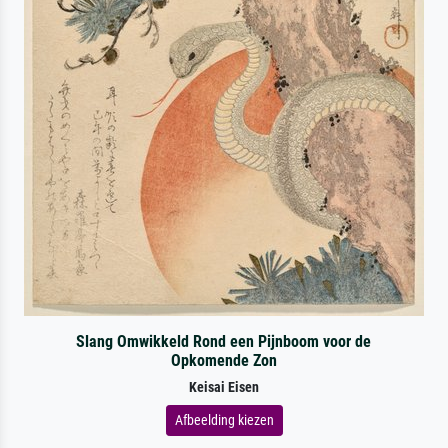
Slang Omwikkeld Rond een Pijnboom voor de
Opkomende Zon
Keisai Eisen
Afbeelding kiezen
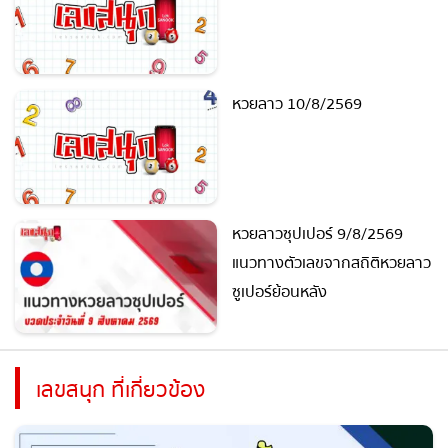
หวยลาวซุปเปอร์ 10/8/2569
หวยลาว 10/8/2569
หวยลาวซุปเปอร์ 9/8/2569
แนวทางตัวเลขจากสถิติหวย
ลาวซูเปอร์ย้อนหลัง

|---|

Task:
Repeat every line of text from the records above exactly, leaving the pictures out of your answer.

Exercise answer:
Slang Omwikkeld Rond een Pijnboom voor de
Opkomende Zon
Keisai Eisen
Afbeelding kiezen
หวยลาวซุปเปอร์ 10/8/2569
หวยลาว 10/8/2569
หวยลาวซุปเปอร์ 9/8/2569
แนวทางตัวเลขจากสถิติหวย
ลาวซูเปอร์ย้อนหลัง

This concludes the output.